Inside was a sign with explanations, and an honor system for any customer wanting a jar of honey. How nice! Honor systems are not unusual down country lanes or in rural areas, but, they are not very common hereabouts, even in our semi-rural neck of the woods.
What a surprisingly delightful discovery this was; while not a white egret, a very sweet cache of local honey.
I dutifully signed the guest sheet. We slipped our payment for our jar of Hilltop Honey in the appropriated container, closed and latched the bright yellow doors, and set back on the road-less-travelled home, where I promptly made a cup of tea with honey – and very good honey it was.
I try to buy local honey, not only to support local businesses and beekeepers, but, also because it is said that ingesting local honey helps counteract seasonal allergies.

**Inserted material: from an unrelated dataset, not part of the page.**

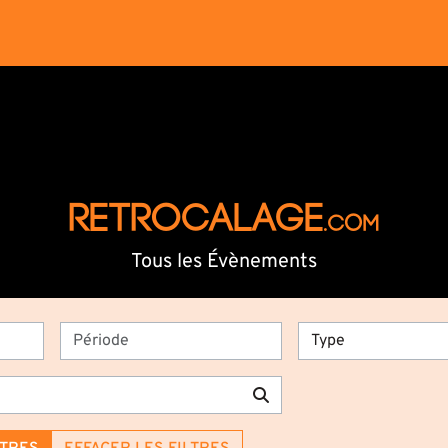
RETROCALAGE
.com
Tous les Évènements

I do not know if this is scientifically true, but, I do not that my own seasonal allergies have abated since I have been using local honey. Most of the honey I buy is from this general area, usually a farm stand, appropriately called The Farm, but, none of it is from hives only four miles from our home.
So it goes; a sweetened tale of life here on the Cutoff, where small detours sometimes lead to large, snowy white birds – or honey pots and the honor system.
(I did feel, just a wee bit, that I had just discovered the Bee Tree in the Hundred Acre Woods.)